Before you make any changes to your mortgage, you should first check your mortgage agreement to see whether you would have to pay any penalty charges (redemption fees). These fees could be very expensive, especially if you've only had the mortgage for a few years.

How shortfalls develop

Many endowment policies that were taken out when interest rates were high (for example, between 10% and 12%) were issued on the assumption that it was reasonable to expect them to earn between 7% and 9% each year. However, when interest rates fell, millions of people were left with a policy that would not produce a large enough lump sum to pay off their mortgage.

If you have an endowment policy that isn't going to cover your mortgage, you should have received several letters from your lender. If you're worried that this might be the case, get in touch with your lender to make sure there isn't a problem.

Increasing your payments

You may choose to keep your existing endowment policy, but pay more into it to make up the shortfall. However, if you are in a high tax band, you may have to pay more tax if you do this. If you weren't warned that this was the case when you took out your policy, you may be entitled to compensation from the company that sold you your policy.

Paying a lump sum

When interest rates fall, the amount you pay to your mortgage lender to pay off the interest on your loan usually falls as well. You may be able to use the money you save as a lump sum payment to make up the shortfall. You should check whether you'll have to pay extra fees for paying off this part of your mortgage off early.

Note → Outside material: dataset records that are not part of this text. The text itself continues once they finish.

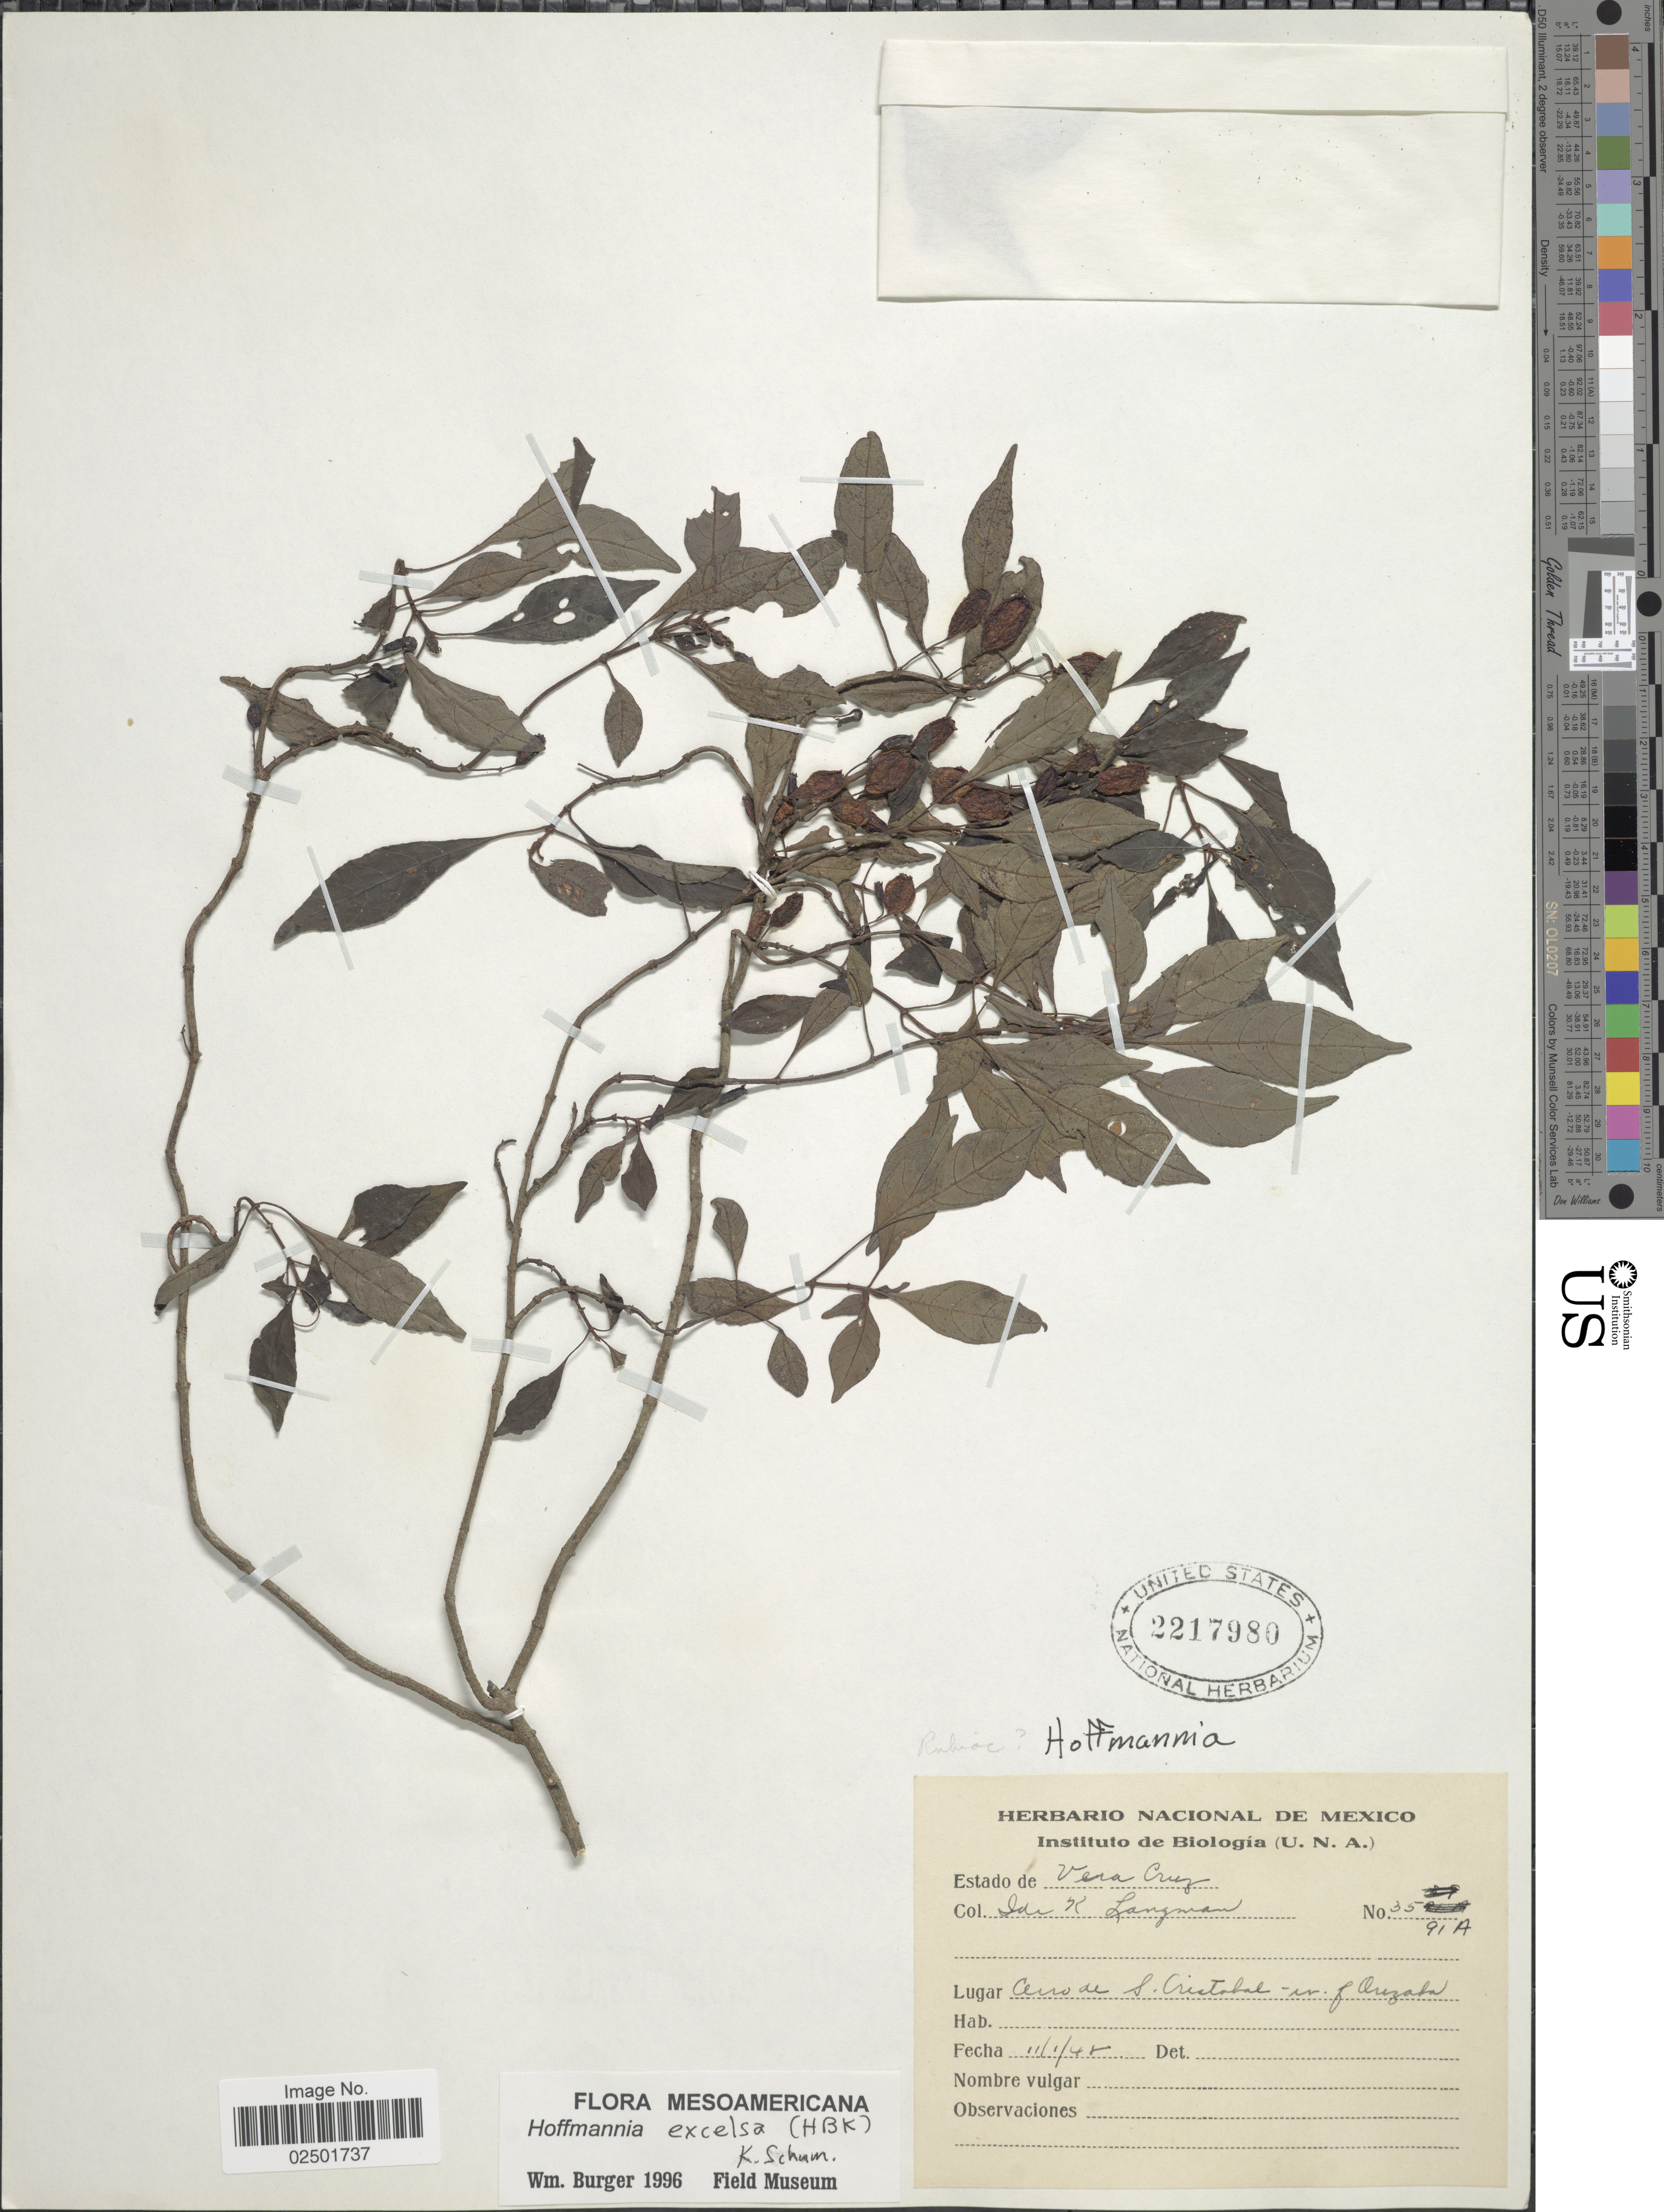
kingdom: Plantae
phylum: Tracheophyta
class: Magnoliopsida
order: Gentianales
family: Rubiaceae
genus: Hoffmannia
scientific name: Hoffmannia excelsa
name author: (Kunth) K. Schum.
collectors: I. K. Langman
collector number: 3591A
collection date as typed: Transcribed d/m/y: 11/1/48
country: Mexico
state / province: Veracruz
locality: Veracruz, cerro de S. Cristobal in F Orizaba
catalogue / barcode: US 2217980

Taking out a separate investment

You may want to keep your original policy running at the same level, and take out a separate investment to cover the shortfall. Many people choose an individual savings account (ISA) to do this. The MoneySupermarket website has more information on ISAs and allows you to compare the interest rates on hundreds of different accounts.

Switching the shortfall part of the mortgage to a repayment mortgage

You may be able to keep your existing endowment going at its current level, and convert the predicted shortfall to a repayment mortgage. If you do this, part of the capital you borrowed would be paid off during the remaining term, and your endowment policy would pay off the rest at the end of your mortgage. Ask your lender whether this is possible, and how much it would cost.

Switch all of your mortgage to a repayment mortgage

If you're unhappy with the risks involved you could take out a repayment mortgage. You can do this through your existing lender, or with a new one. You can keep your endowment policy going if you want to. This would give you a much bigger lump sum than if you sell your policy or cash it in early. If you don't want to keep your policy going, you may have to take out separate life insurance. This could be expensive and may be difficult if you are older or have health problems.

Selling or cashing in your endowment early

If you've been paying into your endowment policy for at least two years it might have a surrender value. This is the amount you will get if you end the policy. However, you won't get as much as if you continue to pay into the policy until it matures, and could even be less than you have paid in. This is because you pay most of the fees and expenses involved at the beginning of the policy. The longer you keep it, the more it will earn.

If you have been paying into your policy for at least five years but don't want to keep it going, you may get more money for it if you sell it rather than cash it in. An independent financial adviser will be able to help. Visit the IFA Unbiased website to find an IFA near you.

Scotland map Housing laws differ between Scotland and England.
This content applies to Scotland only.
Get advice if you're in England

The important points

  • If the endowment policy that you have invested in is unlikely to cover the cost of repaying your mortgage, the insurance company should write to you.
  • Shortfalls can develop because interest rates are much lower than expected so the investment does not pay as much as predicted.
  • You have several options if your endowment policy won't cover your mortgage, including switching to a repayment mortgage and cashing in or selling your endowment early.